Great pics..where is your place at?


----------



## Huntnfish (Apr 20, 2005)

Yelp, can not wait


----------



## HOO'S NEXT (Aug 22, 2009)

hunterbabe said:


> Great pics..where is your place at?


Comal County


----------



## luvn2fish (Jun 5, 2009)

I'm ready myself. But, looks like I've been feeding nothing but hogs and raccoons for the last month. Not one deer pic. Guess that's East Texas hunting.


----------



## C-Man87 (Jun 25, 2014)

Nice, my girl is bout to kick me out cuz it's all I talk about and apparently it's all I care about! Time to bust em up!


----------



## Jimbow (Dec 7, 2012)

Got some nice bucks Hoo.
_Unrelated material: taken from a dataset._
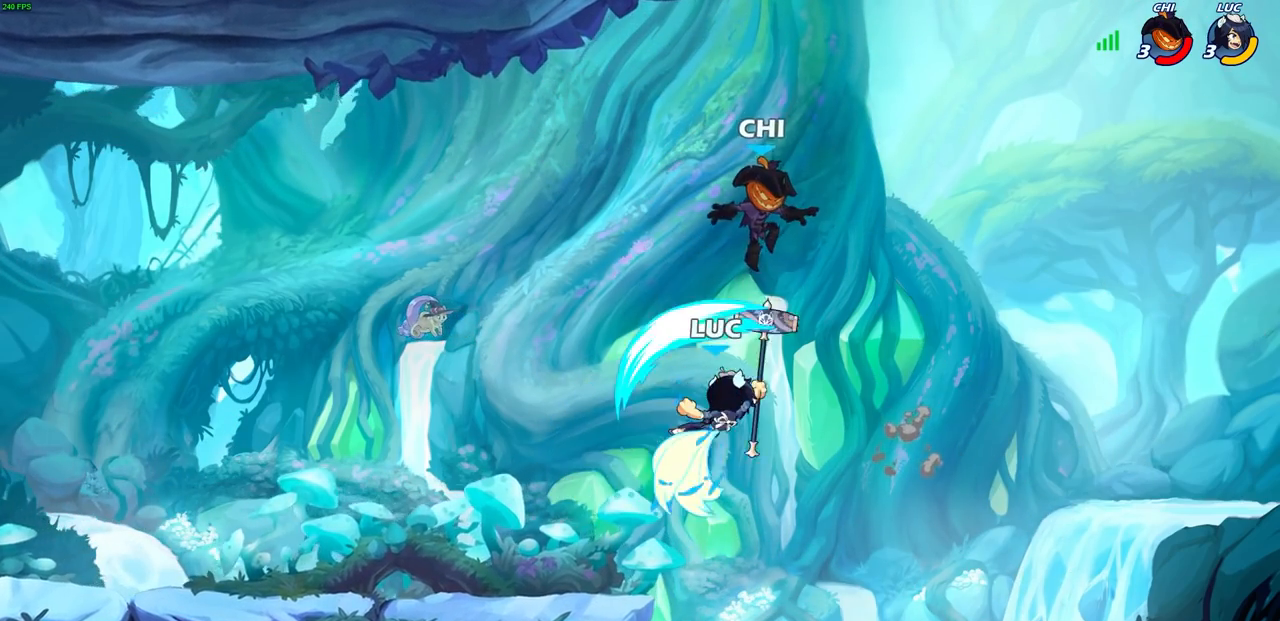
{"buttons": [], "left_stick": "down-left", "right_stick": "center", "events": [[317, "left_stick", "down-right"], [417, "left_stick", "down-left"]]}
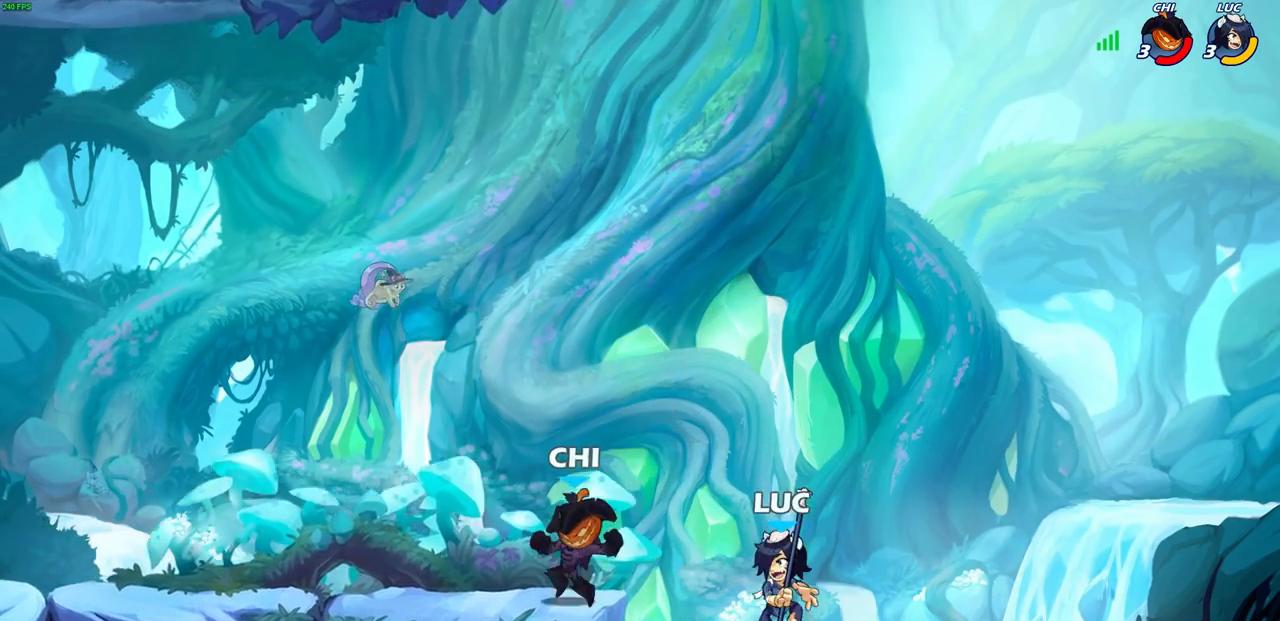
{"buttons": [], "left_stick": "up-left", "right_stick": "center", "events": [[217, "left_stick", "up-left"], [233, "CROSS", "down"], [283, "left_stick", "up-right"], [350, "CROSS", "up"], [450, "left_stick", "up-left"]]}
Good luck, looks like they're waiting for you.


----------



## Shady Walls (Feb 20, 2014)

Filling feeders to the top tomorrow, can't wait!!!!!


----------



## sboudreaux (May 22, 2008)

Thought it was time to get this thread going again as opening weekend is almost here!
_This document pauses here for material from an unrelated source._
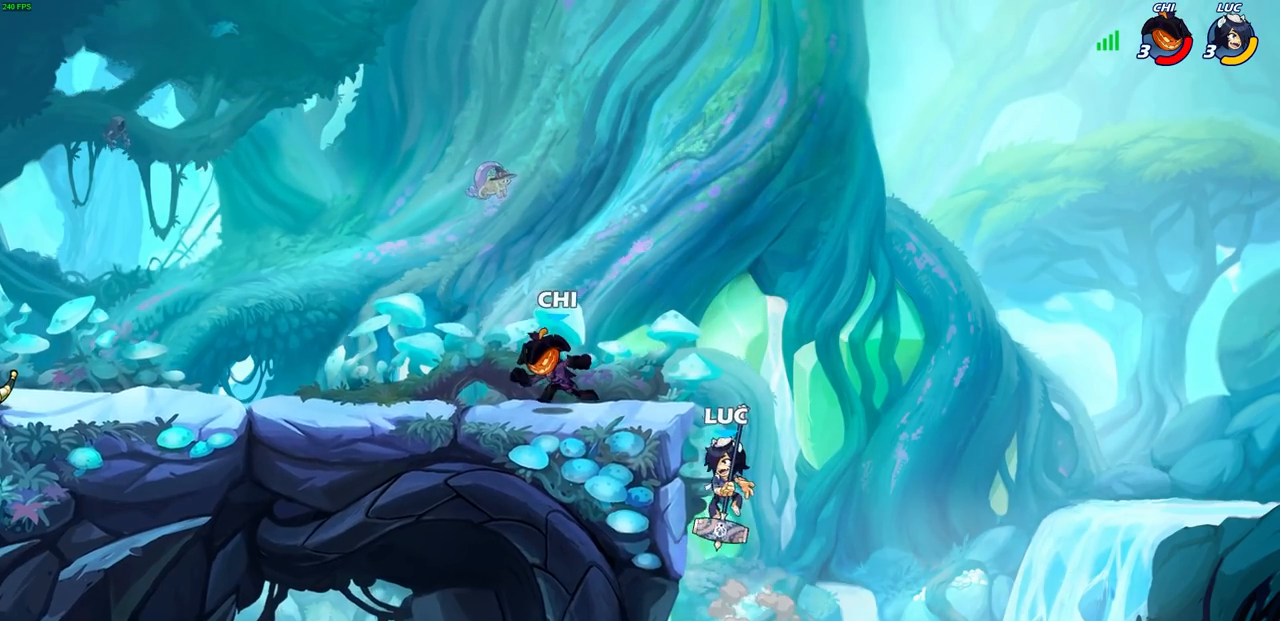
{"buttons": [], "left_stick": "left", "right_stick": "center", "events": [[167, "left_stick", "up-right"], [183, "CIRCLE", "down"], [267, "CIRCLE", "up"], [267, "left_stick", "up-left"], [417, "left_stick", "left"]]}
I'm hoping one of these two give me a look Saturday morning!


----------



## txjustin (Jun 3, 2009)

I am so pumped! Got a new Elite Energy 32 and a new lease. Ready so schwack something! I will 100% see a ton of pigs.


----------



## sharkchum (Feb 10, 2012)

It's almost here.http://itsalmo.st/#bowseason_ifwfc


----------



## Trouthunter (Dec 18, 1998)

It's almost time. 

TH


----------



## goldwingtiny (May 4, 2005)

tick tick tick tick GEEZZZ Come on already!!!


----------



## Chase4556 (Aug 26, 2008)

Jack's Pocket said:


> Not me about Oct 15 I will join you.
> Skeeters in my creek bottom will carry you
> off until we get some cool mornings.
> Just not a lot of fun swatting skeeters and sweating.
> ...


Thermocell my friend... thermocell.


----------



## sharkchum (Feb 10, 2012)

http://itsalmo.st/#bowseason_ifwfc 1 day 22 hours 41 minutes 23 seconds. This week is dragging by.


----------



## Big Guns 1971 (Nov 7, 2013)

Chase4556 said:


> Thermocell my friend... thermocell.


That was exactly what I was going to say.... They work


----------



## Trouthunter (Dec 18, 1998)

Thermacell...don't go to the blind without it unless it's really cold. 

TH


----------